In 2016, she made a complaint under the Clergy Discipline Measure, supported by five witness statements. “It was the only route I had. This was the only way the Church allows you to do it. The whole process is awful, and I was offered no care whatsoever.”
Her ex responded with denial — citing Kate as a jealous, obsessive woman — and included a statement from a counsellor friend of his (who did not know Kate), which suggested that Kate had been experiencing psychotic episodes.
The complaint was conditionally deferred.
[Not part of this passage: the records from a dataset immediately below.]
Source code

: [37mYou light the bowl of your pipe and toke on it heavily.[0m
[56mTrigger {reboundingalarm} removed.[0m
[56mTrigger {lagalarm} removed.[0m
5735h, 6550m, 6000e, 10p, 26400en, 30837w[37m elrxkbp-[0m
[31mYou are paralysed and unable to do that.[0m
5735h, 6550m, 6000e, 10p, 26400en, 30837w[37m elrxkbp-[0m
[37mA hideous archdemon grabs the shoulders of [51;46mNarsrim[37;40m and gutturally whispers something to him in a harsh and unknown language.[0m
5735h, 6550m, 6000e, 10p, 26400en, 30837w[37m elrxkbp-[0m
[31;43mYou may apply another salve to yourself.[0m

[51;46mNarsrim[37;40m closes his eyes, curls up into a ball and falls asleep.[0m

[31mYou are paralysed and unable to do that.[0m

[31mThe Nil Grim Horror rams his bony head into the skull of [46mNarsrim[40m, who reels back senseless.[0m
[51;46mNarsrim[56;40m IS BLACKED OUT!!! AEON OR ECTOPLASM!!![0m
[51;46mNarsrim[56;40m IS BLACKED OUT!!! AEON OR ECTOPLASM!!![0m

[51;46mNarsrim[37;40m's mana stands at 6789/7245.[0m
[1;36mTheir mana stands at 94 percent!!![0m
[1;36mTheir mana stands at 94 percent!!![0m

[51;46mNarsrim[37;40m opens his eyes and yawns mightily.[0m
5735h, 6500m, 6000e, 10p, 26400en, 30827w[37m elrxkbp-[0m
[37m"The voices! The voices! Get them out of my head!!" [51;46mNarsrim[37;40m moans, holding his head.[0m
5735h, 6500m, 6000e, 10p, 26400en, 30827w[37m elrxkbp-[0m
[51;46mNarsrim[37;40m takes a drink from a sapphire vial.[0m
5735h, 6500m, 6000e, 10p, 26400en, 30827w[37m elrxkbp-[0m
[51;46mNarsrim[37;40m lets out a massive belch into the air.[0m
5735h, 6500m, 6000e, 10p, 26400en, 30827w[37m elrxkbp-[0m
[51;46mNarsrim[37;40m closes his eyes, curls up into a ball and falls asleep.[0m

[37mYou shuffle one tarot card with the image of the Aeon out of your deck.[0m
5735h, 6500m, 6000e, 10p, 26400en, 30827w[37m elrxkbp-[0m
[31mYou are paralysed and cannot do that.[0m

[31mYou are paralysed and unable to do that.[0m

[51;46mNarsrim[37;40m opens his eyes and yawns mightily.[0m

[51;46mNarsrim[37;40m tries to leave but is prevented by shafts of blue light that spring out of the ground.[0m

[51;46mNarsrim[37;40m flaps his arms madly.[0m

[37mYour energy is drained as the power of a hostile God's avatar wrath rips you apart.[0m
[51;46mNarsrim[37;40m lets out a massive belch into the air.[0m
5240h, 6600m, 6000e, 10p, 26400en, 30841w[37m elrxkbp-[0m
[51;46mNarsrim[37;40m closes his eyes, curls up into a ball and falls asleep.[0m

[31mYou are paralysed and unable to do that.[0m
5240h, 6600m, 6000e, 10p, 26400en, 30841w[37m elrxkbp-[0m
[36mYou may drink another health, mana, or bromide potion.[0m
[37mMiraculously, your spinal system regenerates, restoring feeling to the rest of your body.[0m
The Bishop said that he did not find claims of serious misconduct proven, and wrote that Kate “has not understood that, for any allegation to be considered, she has to provide evidence for her assertions”.
Kate says: “He took my ex-husband’s denials at face value, questioned why I didn’t report to police at the time, and stated that there was no corroborating evidence from other family members.”
To counter the mental-instability claims, Kate arranged and underwent an examination by a consultant psychologist, who ruled out psychosis, and stated: “Her degree of conviction, involvement, and preoccupation in these beliefs are no greater than would be expected if someone has been abused in the way she has described.”
Kate was told that this report could not be considered under the CDM, and further attempts to provide evidence of other serious misconduct to the diocese have stalled.
”It’s so easy for a woman in my situation to be painted as hysterical and vengeful. It’s easy for the man to lie and carry on with his life as before. No one has asked: ‘Is something actually happening here?’”
The CDM process relating to safeguarding is currently being officially examined, chaired by the Bishop at Lambeth. If a complaint is dismissed, or no further action is taken, a complainant can seek a review, a Church House spokesperson said.
LONG after she had separated from her husband, Ms Nyakudya was asked in church where her husband was. “When I said I had left him because of domestic abuse, they usually wanted to find ways of reconciling me to my ex.
“I spent a long time not going into a church, [instead] preaching the Bible to my kids and having our own service because of this.”
In contrast, for Mrs Collins, a supportive church community was a crucial part of her recovery from abuse. “They offered lots of healing resources, including free trauma-informed counselling from one church member. They were very available; they made space for me, and created a community where my children could be looked after if I needed them to.
“What women often find [who] go to a church as a single parent [is that] they will be treated as someone who needs support. But the same church could have a couple where the man is abusing his wife, and they could offer a very toxic response, such as trying to save the marriage.”
Anne says that she received great support from her church as she came to terms with her experiences, and also as part of what the women call the Freedom Service in Birmingham (described in the introduction).
The service developed organically through a link between a secular charity and a local church, Anne says. “Sometimes, we bring a reading along — a poem or something inspirational we’ve seen — and the Vicar chooses the [Bible] reading; sometimes, it’s the lectern reading from the Sunday before. We may talk about the religious side of it, or even the theological aspect of it, but then we also talk about how it affects us in our recovery.
“The Vicar sets it up as a church service, and he prepares the chapel with candles. Sometimes, we light tea lights, particularly if something significant has happened to one of us that week. We do sing hymns, but it’s very low-key: some women have not been to church before.”
There are often difficult questions raised at the Freedom Service. “‘Do we have to forgive our perpetrator?’ is one that came up recently,” Anne says. “At the moment, I can’t, not in my heart, and I have been quite angry with God.
“I’m still not sure why it happened, or why God let it happen. I might never sort that out in my head. The Freedom Service really helps, though, and I have found a tremendous amount of peace there.”